Hier sind die Worte von F.A. Von Hayek:
„…Wiesel-Wörter (sind) jene, die, wenn man sie einem Wort hinzufügt, dieses Wort jedes Inhalts und Bedeutung berauben. Ich glaube, das Wiesel-Wort par excellence ist das Wort „sozial“. Was es eigentlich heißt, weiß niemand. Wahr ist nur, dass eine soziale Marktwirtschaft keine Marktwirtschaft, ein sozialer Rechtsstaat kein Rechtsstaat, ein soziales Gewissen kein Gewissen, soziale Gerechtigkeit keine Gerechtigkeit – und ich fürchte auch, soziale Demokratie keine Demokratie ist.“

Kulturen lassen sich nicht integrieren.

Eine Kultur dominiert, oder verkümmert und löst sich auf. Kulturen können wohl Seite-an-Seite existieren, wenn die Konzepte ihrer Institutionen und ihre Weisen sich nicht gegenseitig zum Feindbild haben. Auch die Gleichberechtigung hat ihre Grenzen dort, wo die gleichen Rechte zwar jedem grundsätzlich zustehen, den Rechtnehmern jedoch die gleichen Vorraussetzungen fehlen.

Wer hält das Monopol?

ie größte Gefahr durch die guten Begriffen ist, dass mit ihnen die Deutungshoheit für die gesellschaftlichen Werte vorbestimmt werden. Sie bekommen als einzige Festung der Menschlichkeit und Gerechtigkeit öffentliche Anerkennung, alle abweichenden Haltungen landen in der um sie herum brandenden „braunen Suppe“. Die Pluraltät und positions-übergreifende Diskussionen werden dann zur Farce. Auch die Oberhäupter europäischer Staaten werden nicht von dem altruistischen Ultimatum der deutschen Regierung verschont: Adoptiert unsere willkürlich festgelegten Werte – oder akzeptiert das Prädikat des hässlichen Rechts-Populismus! Lautet die Forderung. (Alle politischen Parteien sind populistisch, aber nur diejenigen rechts der Mitte gelten hier als „populistisch“).

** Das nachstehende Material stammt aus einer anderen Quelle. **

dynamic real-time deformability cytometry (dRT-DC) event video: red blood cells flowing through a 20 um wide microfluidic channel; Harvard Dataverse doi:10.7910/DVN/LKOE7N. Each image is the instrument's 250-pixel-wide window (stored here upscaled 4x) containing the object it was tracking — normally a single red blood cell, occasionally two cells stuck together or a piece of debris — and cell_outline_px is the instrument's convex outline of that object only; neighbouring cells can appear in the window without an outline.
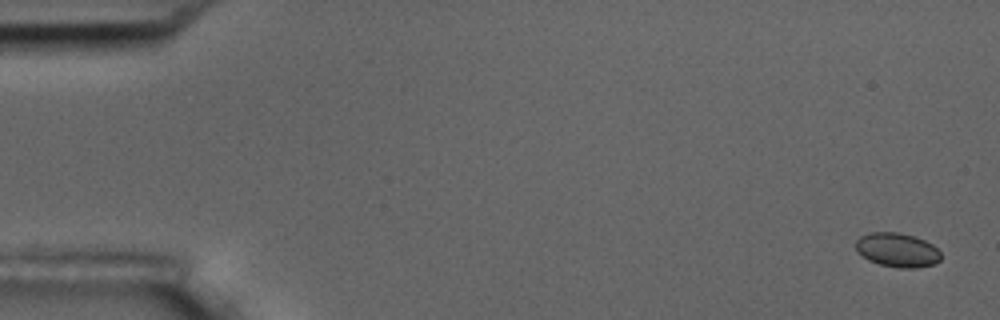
{"species": "common noctule bat (a hibernating species)", "species_latin": "Nyctalus noctula", "temperature_condition": "room temperature", "stored_images_in_passage": 4, "camera_frame_rate_fps": 3000, "um_per_image_px": 0.085, "animal": {"sex": "male", "body_mass_g": 17.5, "forearm_length_mm": 52.3}, "frame": {"image": 1, "passage_image": 1, "time_ms": 0.0, "image_size_px": [1000, 320], "cell_outline_px": [[940, 260], [936, 264], [916, 268], [900, 268], [880, 264], [868, 260], [856, 248], [856, 240], [860, 236], [868, 232], [900, 232], [916, 236], [932, 244], [940, 252]], "centroid_in_image_um": [76.29, 21.24], "position_along_channel_um": 8.7, "area_um2": 16.99}}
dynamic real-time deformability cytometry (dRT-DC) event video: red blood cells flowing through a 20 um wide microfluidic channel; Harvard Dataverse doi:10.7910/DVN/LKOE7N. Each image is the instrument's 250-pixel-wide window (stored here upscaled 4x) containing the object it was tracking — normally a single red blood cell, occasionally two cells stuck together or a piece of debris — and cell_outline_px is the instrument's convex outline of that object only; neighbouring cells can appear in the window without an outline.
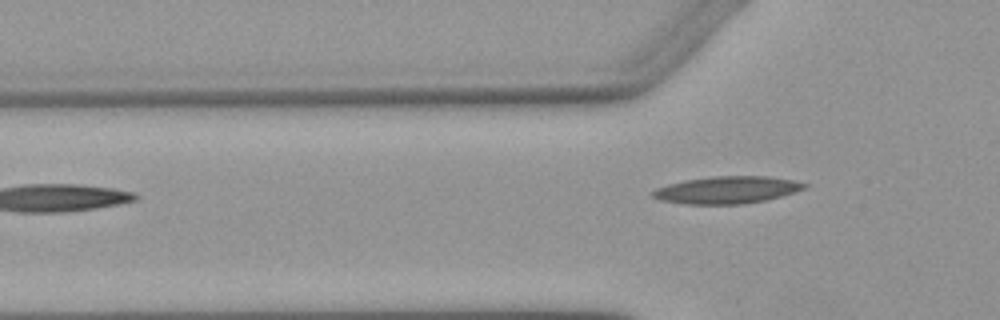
{"species": "Egyptian fruit bat (a non-hibernating species)", "species_latin": "Rousettus aegyptiacus", "temperature_condition": "warm", "stored_images_in_passage": 5, "camera_frame_rate_fps": 3000, "um_per_image_px": 0.085, "animal": {"sex": "female"}, "frame": {"image": 1, "passage_image": 5, "time_ms": 4.667, "image_size_px": [1000, 320], "cell_outline_px": [[808, 188], [780, 196], [764, 200], [744, 204], [684, 204], [660, 200], [652, 196], [648, 192], [656, 188], [668, 184], [684, 180], [712, 176], [768, 176], [792, 180], [808, 184]], "centroid_in_image_um": [61.76, 16.14], "position_along_channel_um": 64.0, "area_um2": 24.16}}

Die „guten“ Begriffe sind eben ein effizienter und bequemer Ersatz für Vernunft und rationale Argumente.

Der Titel des „Spiegels“ (51/2015) verdeutlicht diese vorherrschende Ansicht, dass das Gute sich links und erhöht befindet und alles was sich nicht links, oder wenigstens in der Mitte halten kann, befindet sich auf der scheifen Ebene.

Und die führt nur in eine Richtung – nach rechts und nach unten.

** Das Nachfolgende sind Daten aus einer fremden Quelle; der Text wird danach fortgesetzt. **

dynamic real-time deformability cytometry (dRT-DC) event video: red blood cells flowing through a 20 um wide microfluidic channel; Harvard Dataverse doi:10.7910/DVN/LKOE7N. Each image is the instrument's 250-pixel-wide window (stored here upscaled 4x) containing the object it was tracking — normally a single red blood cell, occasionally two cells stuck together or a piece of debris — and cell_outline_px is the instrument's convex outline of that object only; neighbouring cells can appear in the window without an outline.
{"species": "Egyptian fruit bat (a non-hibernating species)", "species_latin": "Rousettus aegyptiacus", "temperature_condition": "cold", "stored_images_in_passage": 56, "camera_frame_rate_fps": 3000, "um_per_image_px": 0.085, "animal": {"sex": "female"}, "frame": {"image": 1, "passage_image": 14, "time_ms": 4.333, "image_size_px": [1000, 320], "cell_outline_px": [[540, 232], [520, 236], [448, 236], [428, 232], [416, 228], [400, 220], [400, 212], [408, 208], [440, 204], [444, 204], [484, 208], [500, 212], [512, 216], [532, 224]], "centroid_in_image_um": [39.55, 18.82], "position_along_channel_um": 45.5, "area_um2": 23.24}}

Der Untertitel des Bildes fragt: „Verliert Deutschland seine Mitte?“ Dabei sind es doch die Volksvertreter, die ihre „Mitte“ verloren haben. Fürchtet der Staat klare Positionen seiner Bürger, wäre wohl die bessere Frage. Wer nie ein Nazi war, der wird sich auch nach 2 Millionen zusätzlichen Einwanderern keine Glatze scheren und ein paar Springerstiefel kaufen.

Ob die Regierung die Gesinnungsdebatte für ihre Ziele entscheiden kann, bleibt jedoch noch offen. Die Mitte rutscht nach rechts – wenn die Regierung weiterhin die Platform ihrer Gesellschaft einseitig nach unten kippt. Der Mensch denkt durch seine Sprache.

Diese prognostiziert den baldigen Hirntod des deutschen Volkes.